Daredevil Photographer.

Alfred Buckham.

At the end of January, my friend and I went to see the Alfred Buckham: Daredevil Photographer exhibition at the Portrait Gallery in Edinburgh.

It was incredible to see the shots he managed to capture. What I kept coming back to was the sheer human perseverance behind them, the fact that he kept going back up despite all of the crashes and difficulties he encountered along the way. There is something almost irrational about that level of commitment, and yet that irrationality is exactly where some of the most extraordinary creative work tends to come from. That human ambition and drive to continue creating, to keep pushing into new territories even when the cost is high, is something I find myself thinking about a lot in relation to what it means to be devoted to a practice.
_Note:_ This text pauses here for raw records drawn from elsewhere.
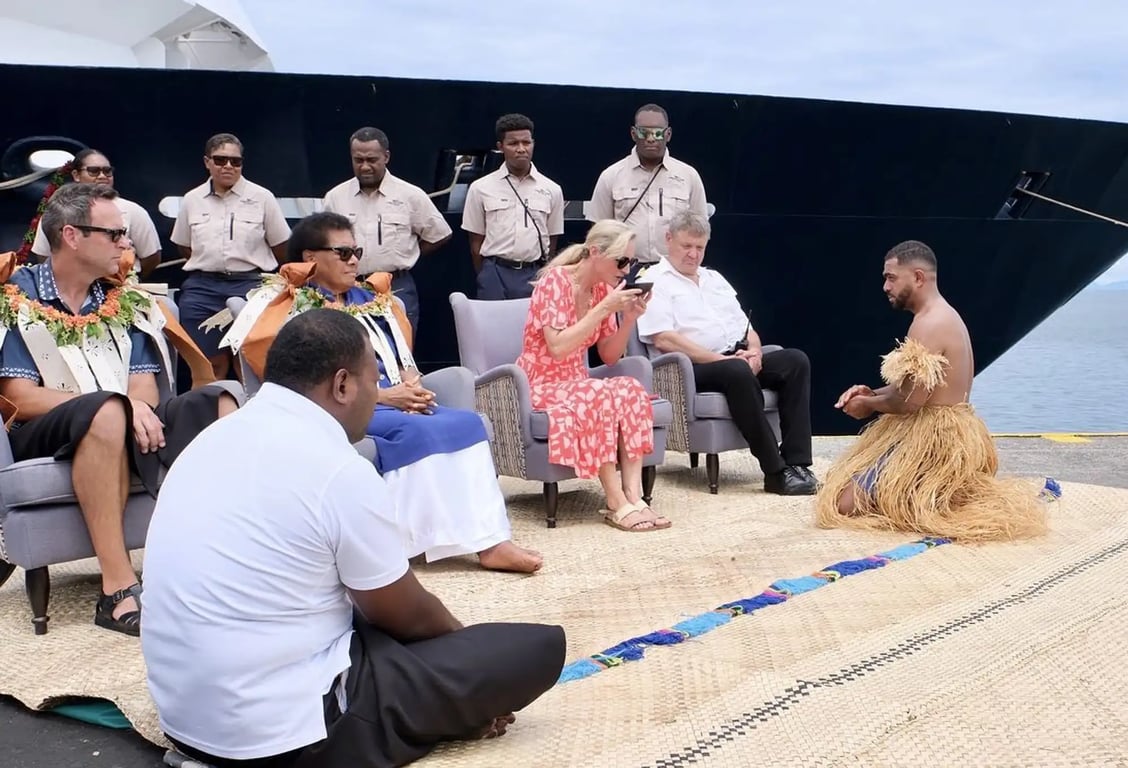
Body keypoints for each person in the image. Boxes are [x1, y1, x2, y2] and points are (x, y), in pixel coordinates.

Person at [142, 309, 566, 767]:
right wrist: (459, 652)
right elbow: (403, 613)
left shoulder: (212, 439)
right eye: (373, 379)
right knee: (533, 649)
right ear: (343, 385)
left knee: (374, 628)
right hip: (281, 736)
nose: (377, 394)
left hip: (186, 721)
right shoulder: (338, 468)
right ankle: (455, 708)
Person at [218, 212, 541, 573]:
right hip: (339, 408)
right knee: (415, 430)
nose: (354, 259)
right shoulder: (291, 308)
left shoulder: (371, 299)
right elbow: (307, 381)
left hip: (392, 400)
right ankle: (402, 545)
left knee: (467, 423)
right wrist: (384, 397)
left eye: (355, 250)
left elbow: (400, 356)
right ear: (310, 258)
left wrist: (412, 385)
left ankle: (490, 541)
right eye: (342, 253)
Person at [0, 183, 241, 635]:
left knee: (221, 401)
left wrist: (132, 408)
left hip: (124, 418)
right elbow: (20, 398)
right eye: (115, 235)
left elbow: (143, 387)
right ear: (72, 236)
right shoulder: (15, 295)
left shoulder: (120, 298)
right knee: (107, 410)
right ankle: (116, 591)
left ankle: (226, 564)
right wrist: (119, 408)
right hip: (44, 429)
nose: (127, 245)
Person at [815, 240, 1049, 542]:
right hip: (956, 430)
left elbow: (911, 402)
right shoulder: (944, 315)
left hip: (937, 439)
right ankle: (927, 493)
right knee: (849, 487)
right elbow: (918, 388)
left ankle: (926, 495)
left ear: (918, 277)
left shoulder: (928, 324)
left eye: (890, 277)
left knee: (842, 505)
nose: (885, 286)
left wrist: (868, 406)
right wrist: (870, 392)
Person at [636, 211, 816, 495]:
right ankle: (775, 470)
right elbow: (664, 339)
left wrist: (754, 353)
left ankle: (799, 464)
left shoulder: (714, 278)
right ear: (668, 239)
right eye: (687, 246)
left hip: (735, 358)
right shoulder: (655, 280)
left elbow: (747, 328)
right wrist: (726, 361)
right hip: (692, 367)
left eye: (700, 247)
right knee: (735, 370)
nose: (694, 254)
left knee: (795, 360)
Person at [517, 219, 668, 531]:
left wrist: (628, 318)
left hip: (575, 382)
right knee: (596, 393)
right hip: (539, 383)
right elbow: (557, 347)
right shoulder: (556, 282)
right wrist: (604, 308)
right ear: (596, 253)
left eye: (631, 261)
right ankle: (614, 501)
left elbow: (610, 356)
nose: (626, 269)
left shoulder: (602, 291)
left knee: (628, 387)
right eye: (621, 261)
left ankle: (634, 495)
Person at [171, 132, 291, 382]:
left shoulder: (262, 198)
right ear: (207, 162)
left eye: (235, 161)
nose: (228, 166)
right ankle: (206, 418)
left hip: (251, 287)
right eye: (220, 160)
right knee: (208, 366)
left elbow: (282, 247)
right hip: (203, 289)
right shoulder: (192, 200)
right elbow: (184, 246)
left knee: (248, 363)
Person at [322, 127, 453, 333]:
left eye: (372, 160)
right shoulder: (335, 198)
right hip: (350, 287)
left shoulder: (410, 195)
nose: (365, 167)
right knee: (351, 352)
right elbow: (325, 245)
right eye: (358, 160)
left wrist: (410, 254)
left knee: (401, 355)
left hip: (397, 287)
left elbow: (439, 234)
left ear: (386, 157)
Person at [587, 103, 708, 265]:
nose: (650, 138)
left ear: (668, 134)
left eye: (658, 133)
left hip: (674, 269)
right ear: (633, 133)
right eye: (644, 132)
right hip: (625, 269)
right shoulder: (611, 175)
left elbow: (701, 231)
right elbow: (599, 232)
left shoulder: (688, 175)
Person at [461, 113, 565, 299]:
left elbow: (552, 239)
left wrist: (544, 274)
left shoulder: (552, 189)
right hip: (494, 271)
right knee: (493, 326)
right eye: (513, 144)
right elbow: (475, 241)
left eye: (526, 143)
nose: (521, 149)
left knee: (531, 327)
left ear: (533, 143)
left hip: (534, 272)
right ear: (501, 147)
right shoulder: (480, 188)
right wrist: (486, 275)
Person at [30, 148, 164, 277]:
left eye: (107, 171)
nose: (102, 176)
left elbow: (151, 257)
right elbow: (44, 255)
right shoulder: (57, 210)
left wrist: (123, 277)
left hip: (119, 286)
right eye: (93, 171)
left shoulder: (134, 210)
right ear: (76, 175)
What struck me equally was what he was able to do once he came back down to earth. The way he was able to manipulate and curate photographs manually, in an age before Photoshop or any of the digital tools we now take for granted, was extraordinary to witness. Seeing what he constructed physically and by hand made me think about how much we now rely on software to do the work of vision for us. There is a tendency to think of earlier, more laborious processes as limitations. But looking at his work, it becomes clear that those constraints produced their own kind of ingenuity, their own kind of intelligence. There is a quality of attention in work that has been made slowly, by hand, through physical contact with materials, that is difficult to replicate any other way. Sometimes stripping things back and returning to the material and the manual uncovers something more. Something that the intervention of machines and software, for all their power, can quietly smooth over.
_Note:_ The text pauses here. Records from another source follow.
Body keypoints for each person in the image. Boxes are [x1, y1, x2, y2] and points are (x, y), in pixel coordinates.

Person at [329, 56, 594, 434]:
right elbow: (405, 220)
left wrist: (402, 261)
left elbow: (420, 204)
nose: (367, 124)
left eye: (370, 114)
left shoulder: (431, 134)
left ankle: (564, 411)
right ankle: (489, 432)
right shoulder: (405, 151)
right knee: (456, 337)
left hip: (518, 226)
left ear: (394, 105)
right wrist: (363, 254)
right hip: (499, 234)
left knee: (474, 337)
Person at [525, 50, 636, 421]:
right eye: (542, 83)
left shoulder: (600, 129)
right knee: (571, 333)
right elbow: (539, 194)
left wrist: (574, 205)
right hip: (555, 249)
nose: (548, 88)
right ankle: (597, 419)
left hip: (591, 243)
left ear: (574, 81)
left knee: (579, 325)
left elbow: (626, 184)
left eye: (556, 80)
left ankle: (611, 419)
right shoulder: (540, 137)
What I kept thinking about, looking at his composite photographs, was the question of what it means to carry a place. Buckham would go up into the air, gather what he could see from that height, and then come back down and reconstruct it in the darkroom, combining multiple negatives into a single image. The final photograph is not a direct record of what he saw. It is a made thing, assembled from fragments, shaped by memory and intention and the physical process of working with the materials in front of him. That tension between the experience of being somewhere and the object that gets made afterwards feels very close to questions I find myself sitting with in my own practice. The landscape is the starting point, but what ends up on the page or in the darkroom is always a translation of it, something carried back and worked through rather than simply captured.